> WHAT THE EXERCISE ASKS
Tally the lines in the entries below that contain the word "Watch", and reply with only that number.

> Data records

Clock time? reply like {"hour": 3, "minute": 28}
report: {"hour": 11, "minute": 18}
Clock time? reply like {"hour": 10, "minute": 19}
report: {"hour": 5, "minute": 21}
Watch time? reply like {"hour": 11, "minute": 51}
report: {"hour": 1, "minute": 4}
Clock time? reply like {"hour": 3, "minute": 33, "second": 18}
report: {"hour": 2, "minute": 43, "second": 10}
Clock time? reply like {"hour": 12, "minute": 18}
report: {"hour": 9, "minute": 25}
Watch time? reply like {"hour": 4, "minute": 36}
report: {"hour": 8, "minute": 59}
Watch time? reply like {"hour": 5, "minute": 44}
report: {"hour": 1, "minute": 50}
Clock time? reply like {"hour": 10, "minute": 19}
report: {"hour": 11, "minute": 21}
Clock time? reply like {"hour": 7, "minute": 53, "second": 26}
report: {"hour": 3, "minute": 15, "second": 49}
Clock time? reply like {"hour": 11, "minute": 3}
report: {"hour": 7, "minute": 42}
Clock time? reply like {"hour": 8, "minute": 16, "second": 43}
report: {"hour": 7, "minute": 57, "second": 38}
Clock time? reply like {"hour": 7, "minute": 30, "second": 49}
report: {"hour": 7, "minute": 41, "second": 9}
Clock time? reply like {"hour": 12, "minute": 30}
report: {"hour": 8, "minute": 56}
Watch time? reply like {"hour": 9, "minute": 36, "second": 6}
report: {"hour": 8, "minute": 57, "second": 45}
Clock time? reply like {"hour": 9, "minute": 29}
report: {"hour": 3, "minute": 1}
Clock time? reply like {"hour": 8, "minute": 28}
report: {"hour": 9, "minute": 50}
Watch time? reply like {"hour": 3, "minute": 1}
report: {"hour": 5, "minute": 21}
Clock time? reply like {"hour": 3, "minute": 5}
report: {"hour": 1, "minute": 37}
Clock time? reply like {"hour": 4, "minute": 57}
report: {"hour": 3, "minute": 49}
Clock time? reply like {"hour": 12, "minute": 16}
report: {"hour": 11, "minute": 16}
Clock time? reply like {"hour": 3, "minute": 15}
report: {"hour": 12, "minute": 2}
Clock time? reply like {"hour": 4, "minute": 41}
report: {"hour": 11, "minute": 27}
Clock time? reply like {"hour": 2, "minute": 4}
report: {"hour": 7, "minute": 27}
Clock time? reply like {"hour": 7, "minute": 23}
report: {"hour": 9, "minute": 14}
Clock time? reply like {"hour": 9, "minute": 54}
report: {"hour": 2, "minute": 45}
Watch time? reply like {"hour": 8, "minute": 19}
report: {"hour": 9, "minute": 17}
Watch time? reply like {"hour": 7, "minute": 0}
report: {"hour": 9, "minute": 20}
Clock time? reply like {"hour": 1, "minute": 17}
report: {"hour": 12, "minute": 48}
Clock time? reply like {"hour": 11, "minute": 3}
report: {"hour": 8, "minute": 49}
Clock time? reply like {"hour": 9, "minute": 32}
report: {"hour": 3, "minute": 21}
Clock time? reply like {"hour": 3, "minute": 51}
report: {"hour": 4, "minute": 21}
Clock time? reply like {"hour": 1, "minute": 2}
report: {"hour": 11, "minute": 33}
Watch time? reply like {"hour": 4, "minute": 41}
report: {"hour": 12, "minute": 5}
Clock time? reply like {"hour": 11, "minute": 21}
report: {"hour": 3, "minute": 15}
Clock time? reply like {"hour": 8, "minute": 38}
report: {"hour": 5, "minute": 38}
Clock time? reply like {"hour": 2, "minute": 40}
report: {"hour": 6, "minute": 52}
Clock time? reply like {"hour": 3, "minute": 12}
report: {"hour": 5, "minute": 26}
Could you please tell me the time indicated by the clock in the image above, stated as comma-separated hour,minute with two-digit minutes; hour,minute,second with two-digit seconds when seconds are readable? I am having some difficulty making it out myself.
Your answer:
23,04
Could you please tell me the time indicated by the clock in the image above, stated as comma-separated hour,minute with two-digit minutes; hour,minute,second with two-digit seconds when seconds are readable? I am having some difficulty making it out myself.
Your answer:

> TASK RESULT
8